Le maréchalat contient précisément cette question de l’autonomie du commandement et du politique. La victoire dans les guerres majeures est normalement son apanage. Notre voisin, tantôt rival tantôt allié, le Royaume-Uni, qui tout en ayant éprouvé si ce n’est épuisé régulièrement son armée se veut toujours une grande puissance militaire a conservé l’institution. Le 3 juin 2014, la reine Élisabeth II nommait lord Boyce, lord Walker et lord Stirrup, l’un amiral de la flotte, le suivant maréchal et le dernier maréchal de la RAF. Tous avaient été chief of defense staff, c’est-à-dire chef d’état-major des armées.

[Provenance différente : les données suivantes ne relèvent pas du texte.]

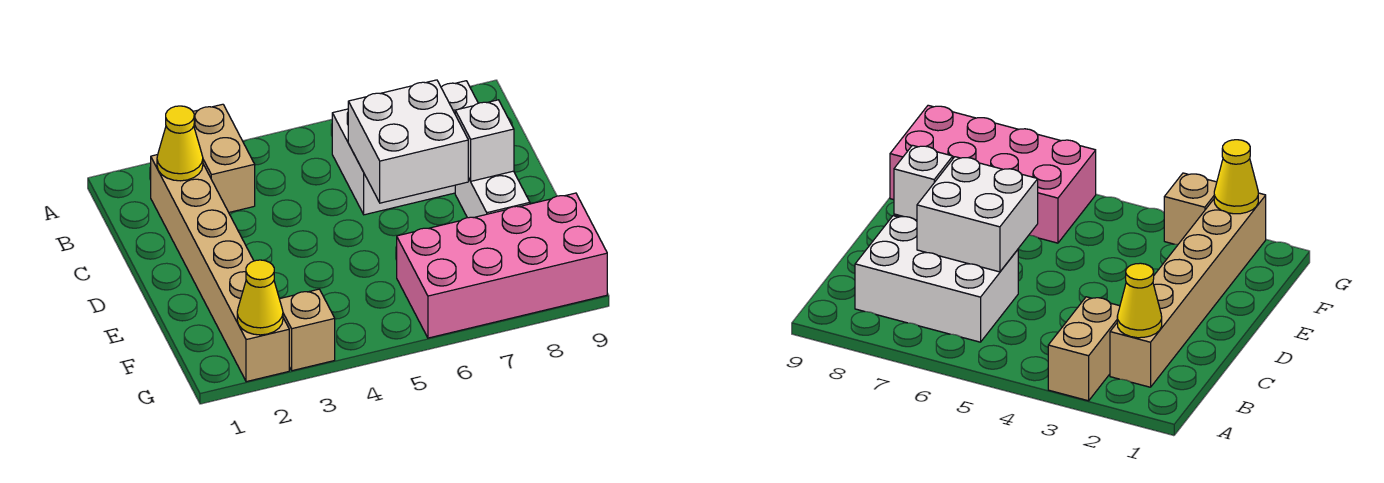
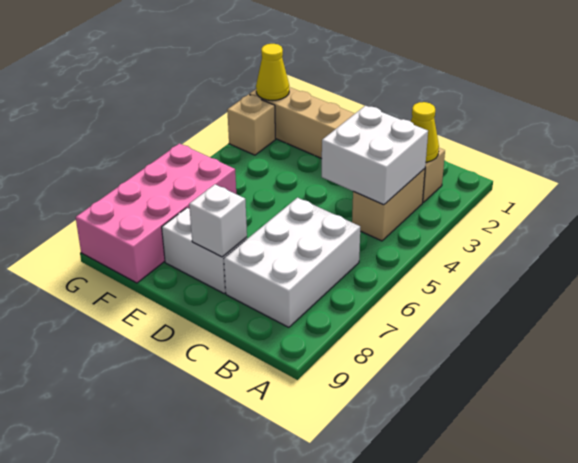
tan brick A3:B3 level 1 -> tan brick B3:B4 level 1
white brick C6:D7 level 2 -> white brick B3:C4 level 2

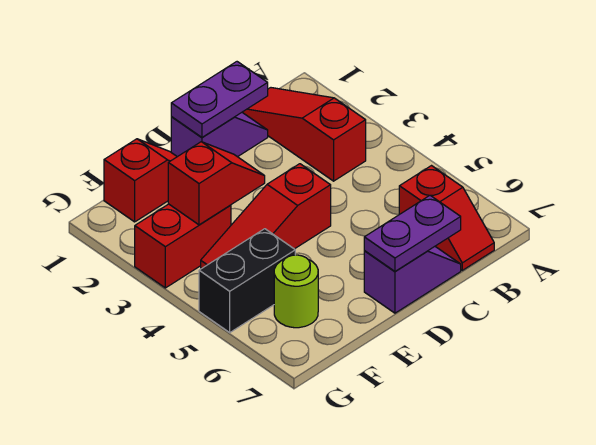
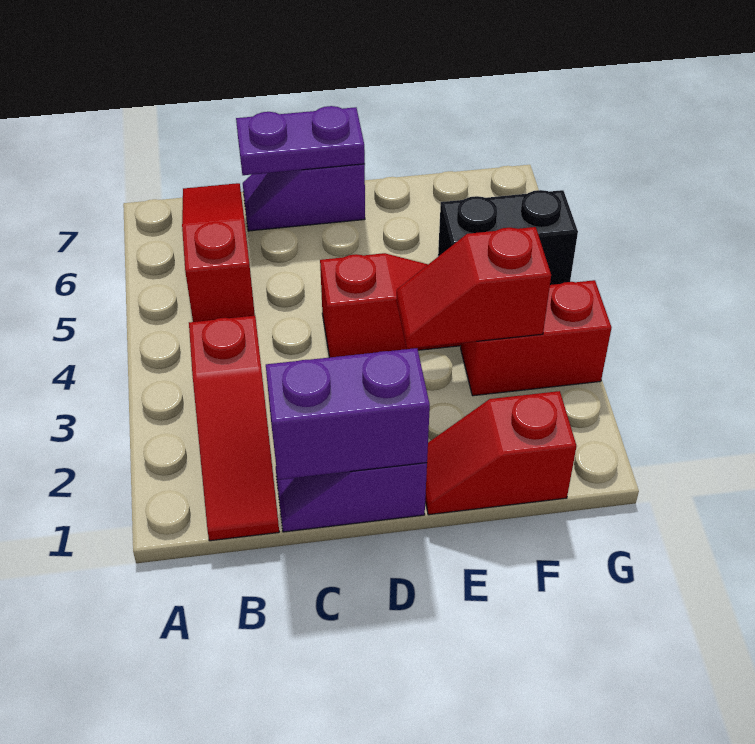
red slope B6:B7 level 1 top 6 -> red slope B5:B7 level 1 top 5
purple plate C1:D1 level 2 -> purple brick C1:D1 level 2
lime round brick F6 level 1 -> none

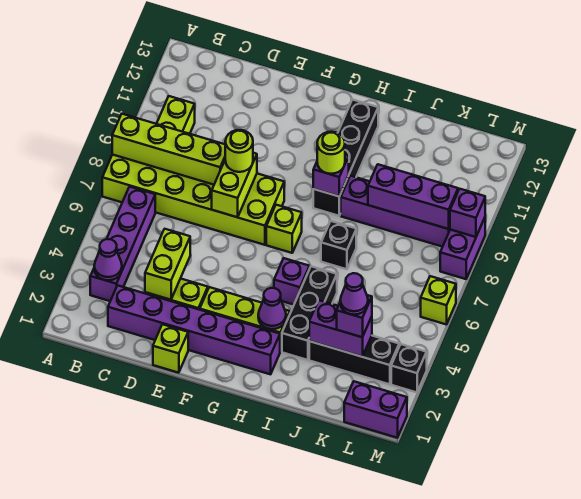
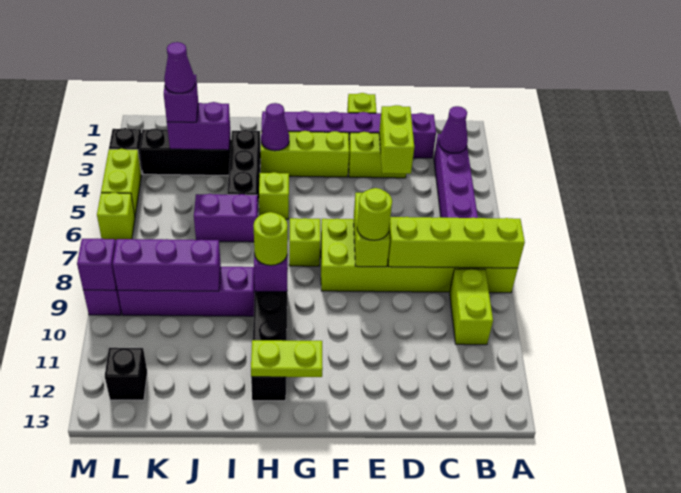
none -> lime plate G12:H12 level 2
purple brick H5 level 1 -> lime brick H5 level 1
black brick I7 level 1 -> black brick L12 level 1
purple brick L1:M1 level 1 -> purple brick I6:J6 level 1
none -> lime brick M4:M5 level 1

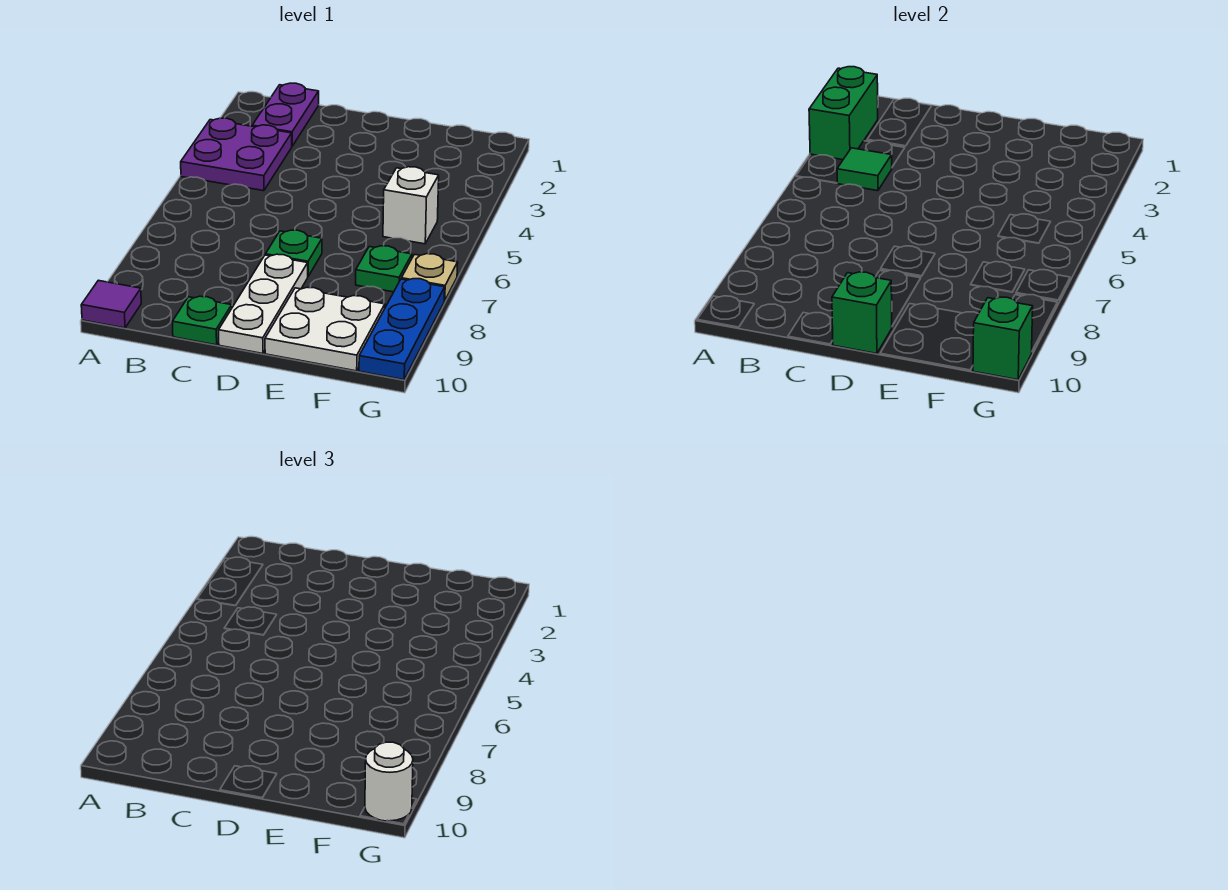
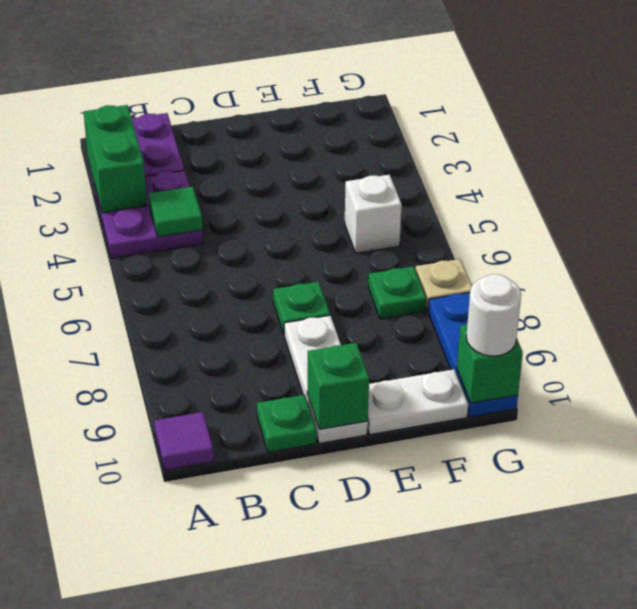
white plate E9:F10 level 1 -> white plate E10:F10 level 1

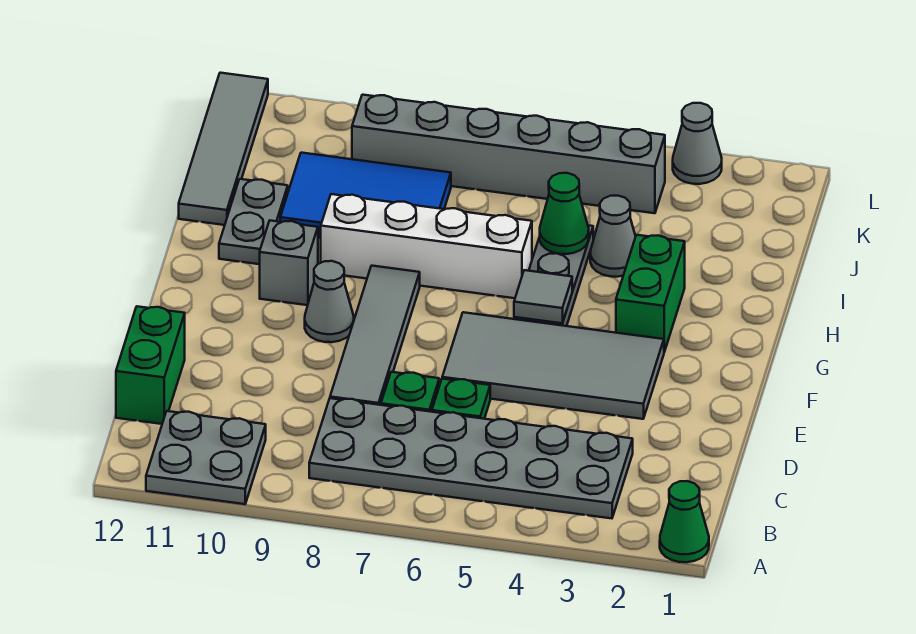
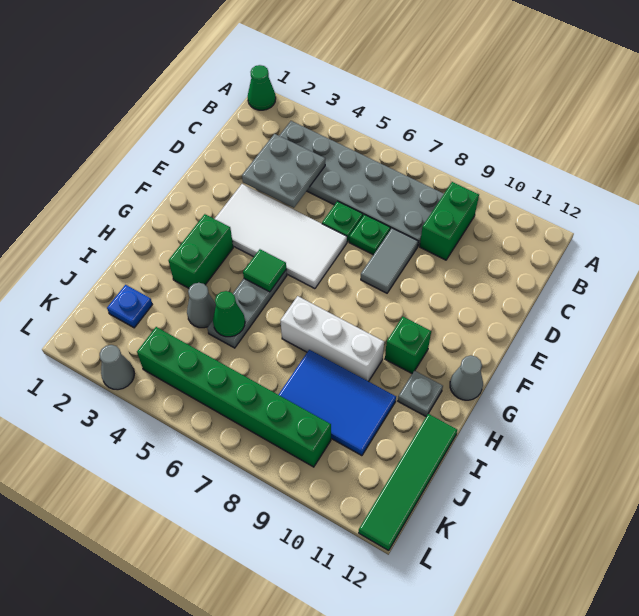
grey plate A10:B11 level 1 -> grey plate C3:D4 level 2
green brick C12:D12 level 1 -> green brick B9:C9 level 1
grey tile D8:G8 level 1 -> grey tile D8:E8 level 1
grey tile E3:F6 level 1 -> white tile E3:F6 level 1
grey cone F9 level 1 -> grey cone G12 level 1
grey tile G5 level 2 -> green tile G5 level 2
grey brick G10 level 1 -> green brick G10 level 1
white brick H6:H9 level 1 -> white brick H7:H9 level 1
grey plate H11:I11 level 1 -> grey plate H11 level 1
grey tile I12:L12 level 1 -> green tile I12:L12 level 1
none -> blue plate J2 level 1
grey brick K4:K9 level 1 -> green brick K4:K9 level 1

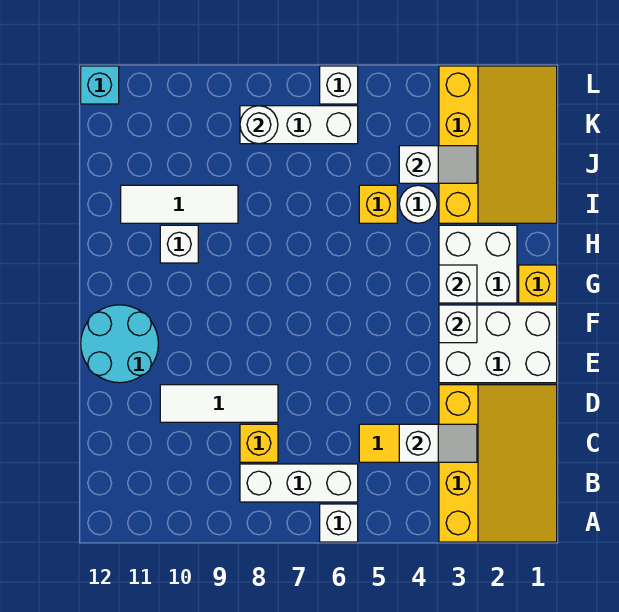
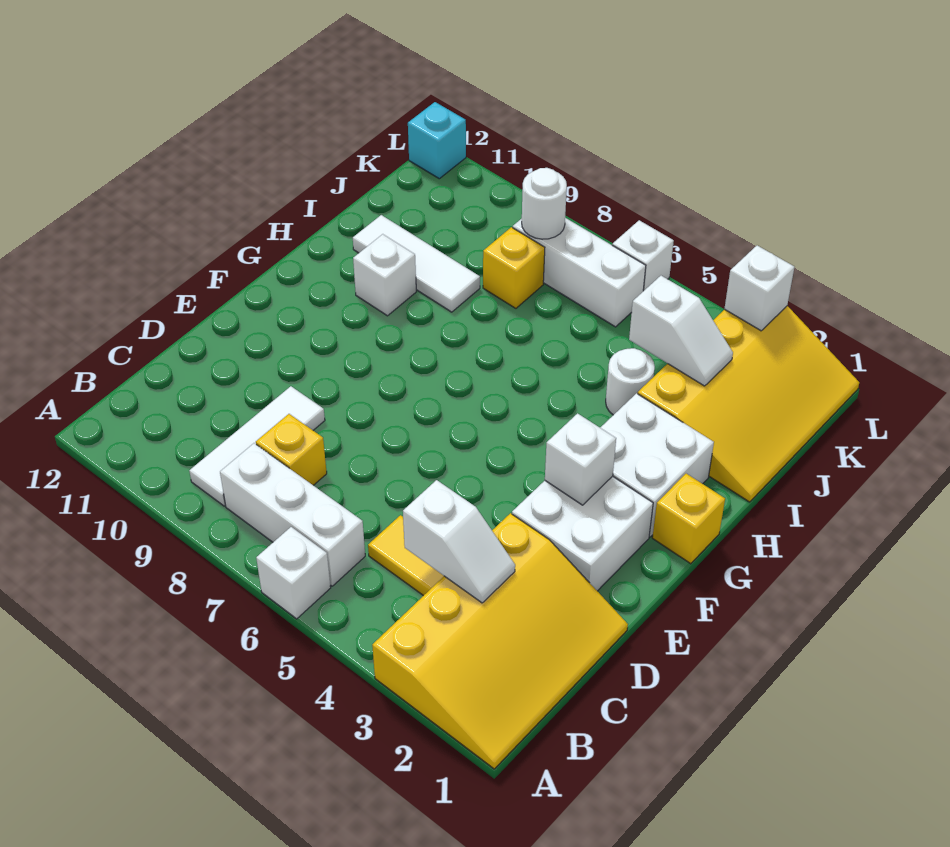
white tile D8:D10 level 1 -> white tile B9:D9 level 1
white brick E1:F3 level 1 -> white brick E2:F3 level 1
cyan round brick E11:F12 level 1 -> none
white brick G3 level 2 -> white brick L3 level 2
yellow brick I5 level 1 -> yellow brick J8 level 1

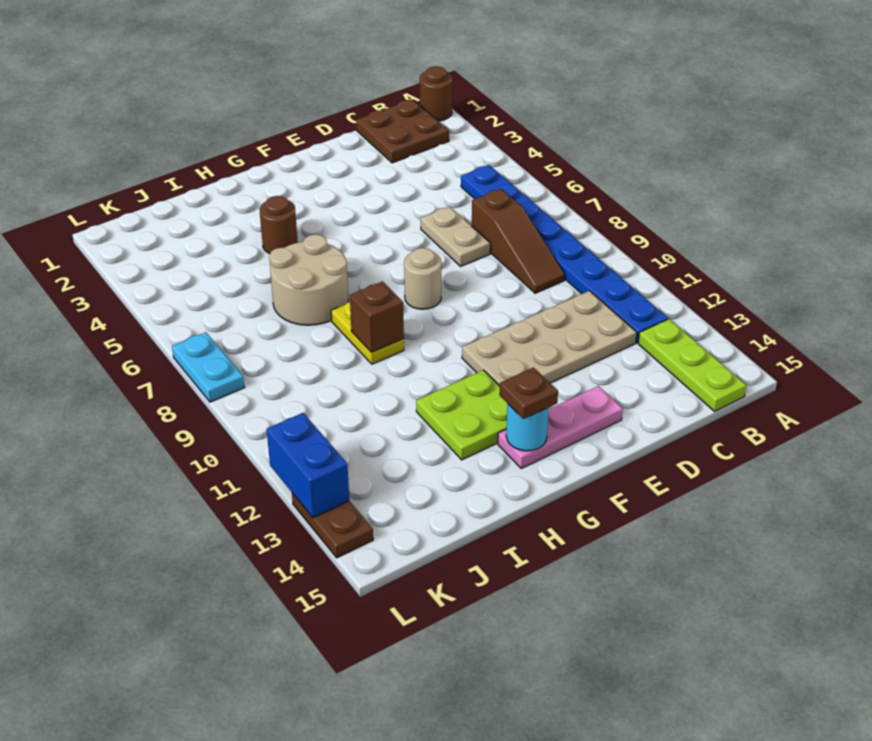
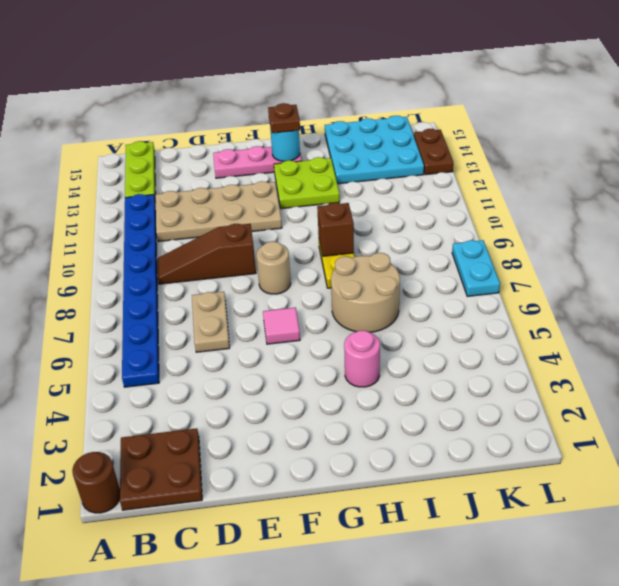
brown slope C7:C9 level 1 top 7 -> brown slope C9:E9 level 1 top E
none -> pink tile F6 level 1
brown round brick H4 level 1 -> pink round brick H4 level 1
none -> cyan plate I13:K15 level 1
blue brick L12:L13 level 2 -> none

Il s’agit au Royaume-Uni d’une habitude établie depuis le dernier conflit mondial : les chefs des forces britanniques sont faits maréchaux.

Faut-il alors se dire qu’en faisant disparaître la question de la guerre majeure, on fait disparaître le problème du commandement ? On sent au travers de ses dernières déclarations que le président Emmanuel Macron semble avoir évolué, réfléchi, été influencé, on ne saura pas. Mais l’actualité reste : dans l’essai Retreat from Doomsday : the Obsolescence of Major Wars (1989), John Mueller affirme la fin des grandes guerres interétatiques. Son analyse repose sur deux constats : ces guerres nécessairement majeures, industrialisées et particulièrement destructrices sont extrêmement coûteuses avec une rentabilité très faible, sinon nulle. Le second constat renforce le premier : les sociétés des grandes puissances sont de moins en moins enclines à faire la guerre. Ce recul du consentement, celui qui aurait fait accepter les premières et secondes guerres mondiales, mettrait en cause la capacité des sociétés à se mobiliser durablement. Une grande guerre interétatique impliquerait non seulement une mobilisation d’une partie de la société pour combattre ou rejoindre des organisations au service de la guerre mais encore supposerait la reconversion de certaines industries. Ces changements constitueraient des transformations profondes des modes de vies et des organisations sociales. En 2010, Fréderic Ramel et Jean-Vincent Holeindre (La Fin des guerres majeures ?) faisaient l’hypothèse que des guerres majeures devaient être possibles ; que savons-nous depuis ? Que la guerre dans l’espace cyber permet de renverser une partie de l’argumentation de Mueller : les campagnes d’influence qui peuvent avoir des effets stratégiques ont des coûts très faibles et peuvent accompagner par ailleurs des stratégies de coups de main comme en Ukraine. Au-delà, l’économie des cyberattaques sur des infrastructures vitales change la donne et rappelle que les guerres majeures sont tout à fait possibles quand bien même elles auraient changé de physionomie.